* Recorded data
··········

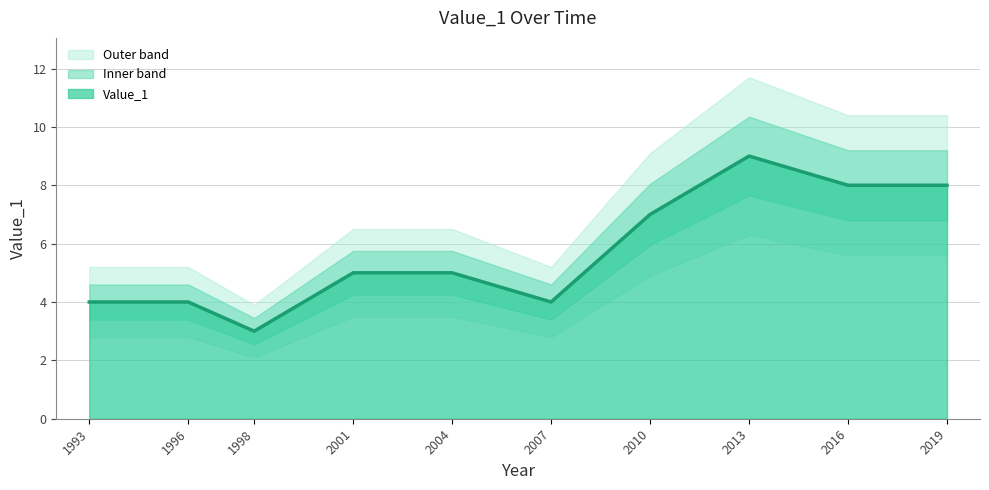

Reading left to right, extract all data points from this chart.

4	4	3	5	5	4	7	9	8	8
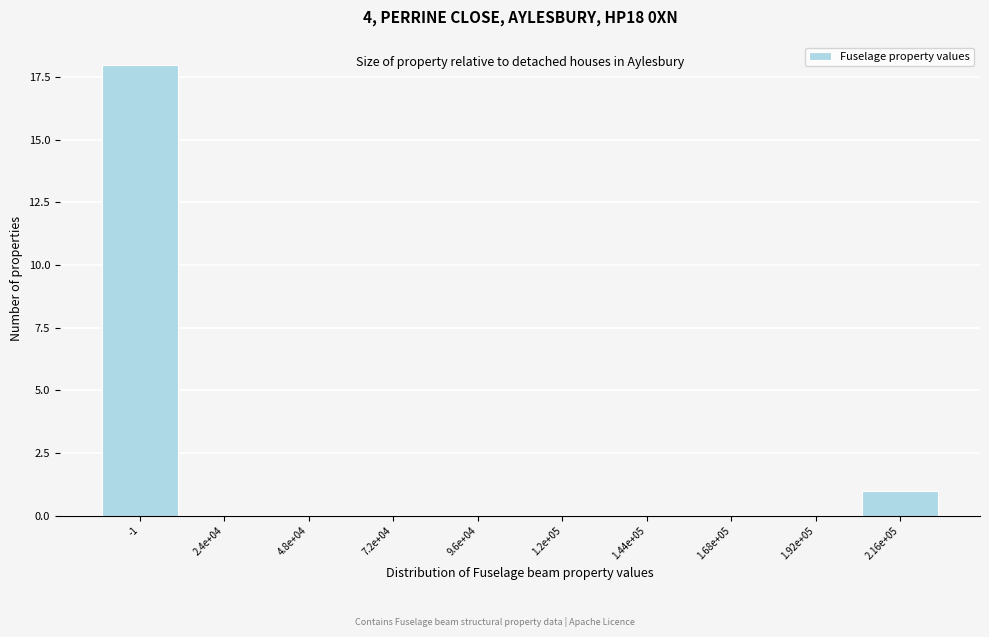

Reading right to left, transcribe all the data shown in this chart.

2.16e+05=1	1.92e+05=0	1.68e+05=0	1.44e+05=0	1.2e+05=0	9.6e+04=0	7.2e+04=0	4.8e+04=0	2.4e+04=0	-1=18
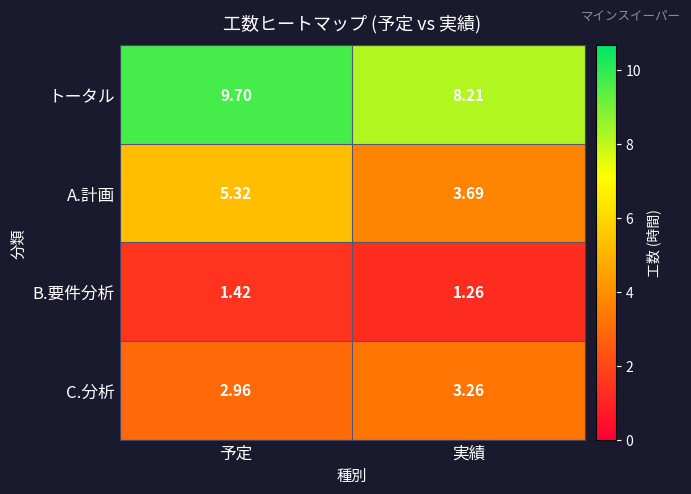

Where does the C.分析 series first go above 3?

実績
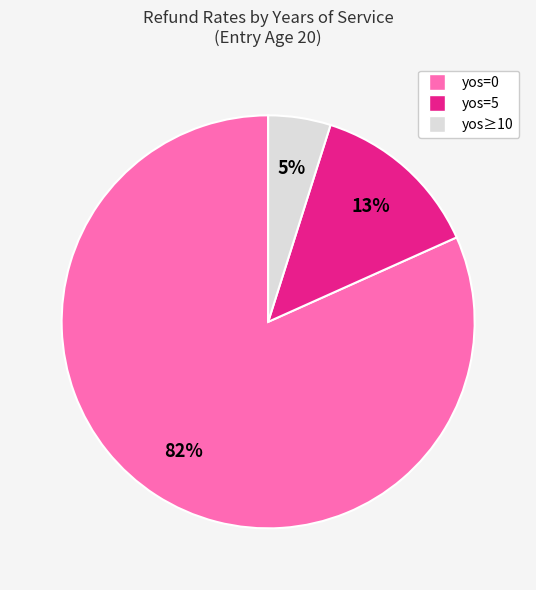

Count the number of slices in the pie.

3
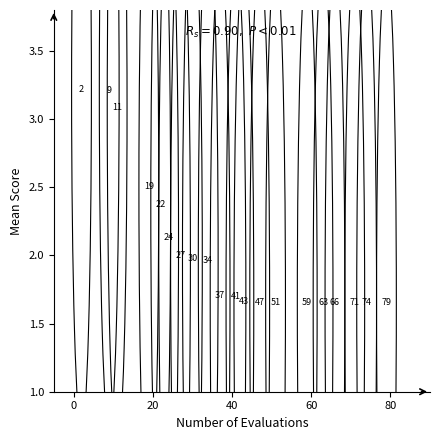

What is the range of Y values (max minus min)?

1.6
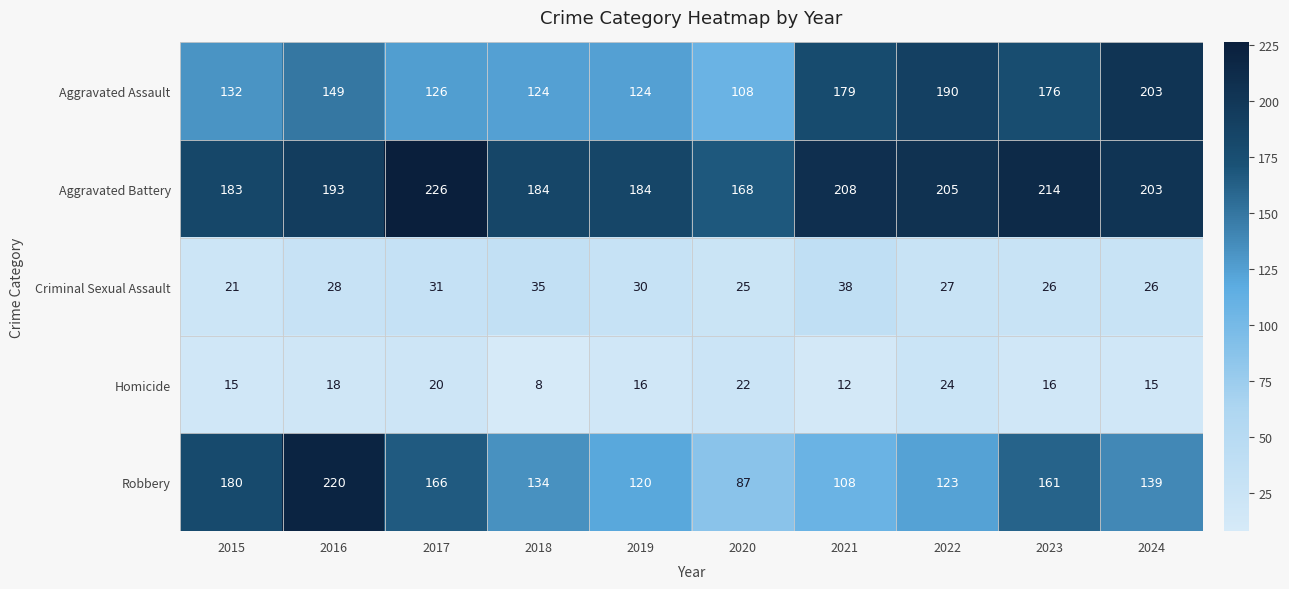

What is the spread (max minus min) of values at 2020?

146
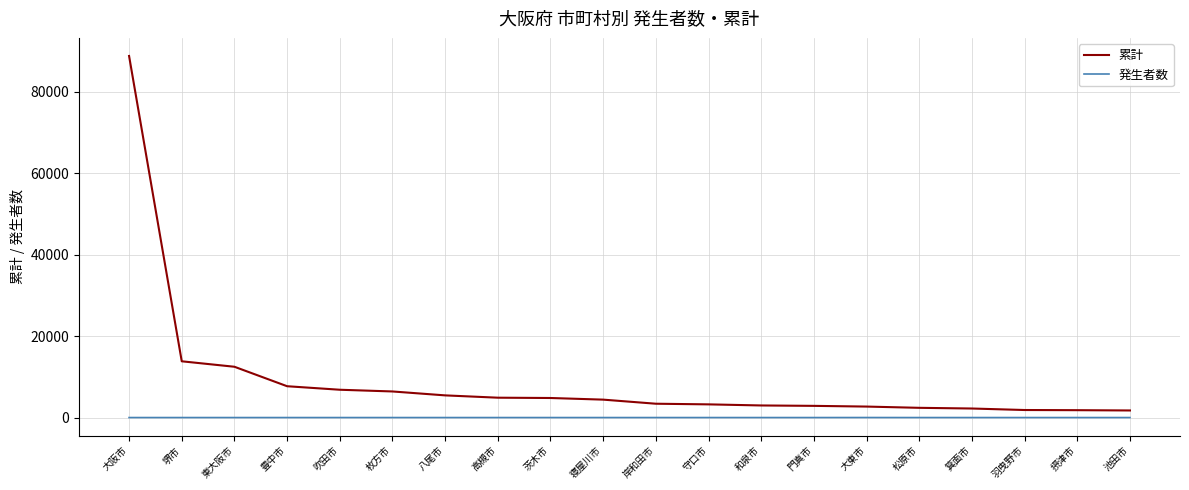

Which category has the highest value across all series?

大阪市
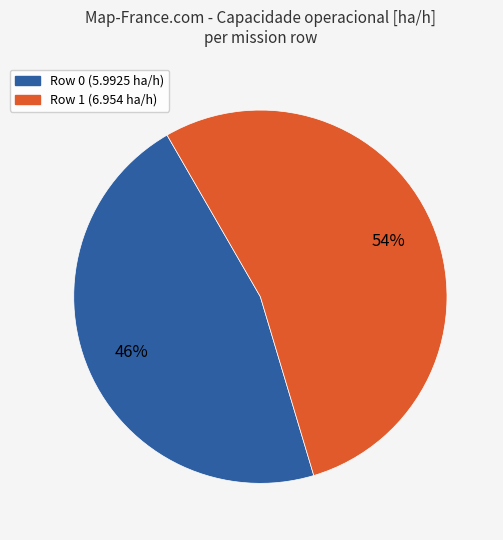

Between Row 1 and Row 0, which is larger?

Row 1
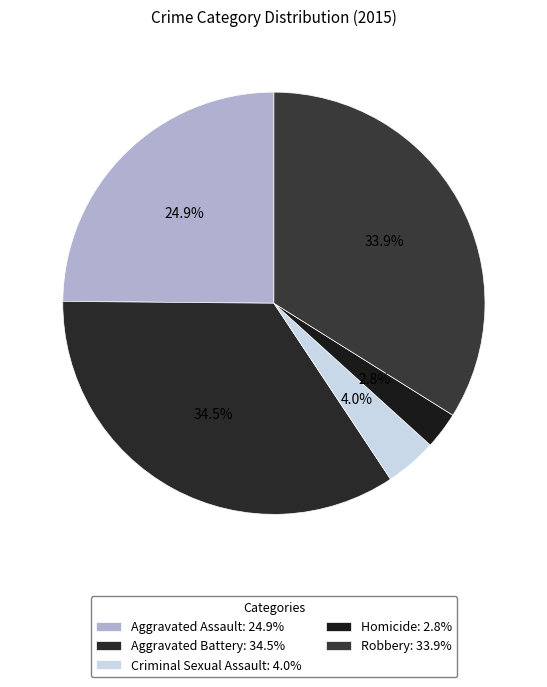

To the nearest percent, what is the average slice percentage?

20%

··········

* TASK ITEM
Update the items above so that each "chart" becomes "graph", with nothing else changed. Leave the pictures out of your answer.

* YOUR SOLUTION
Reading left to right, extract all data points from this graph.

4	4	3	5	5	4	7	9	8	8

Reading right to left, transcribe all the data shown in this graph.

2.16e+05=1	1.92e+05=0	1.68e+05=0	1.44e+05=0	1.2e+05=0	9.6e+04=0	7.2e+04=0	4.8e+04=0	2.4e+04=0	-1=18

Where does the C.分析 series first go above 3?

実績

Count the number of slices in the pie.

3

What is the range of Y values (max minus min)?

1.6

What is the spread (max minus min) of values at 2020?

146

Which category has the highest value across all series?

大阪市

Between Row 1 and Row 0, which is larger?

Row 1

To the nearest percent, what is the average slice percentage?

20%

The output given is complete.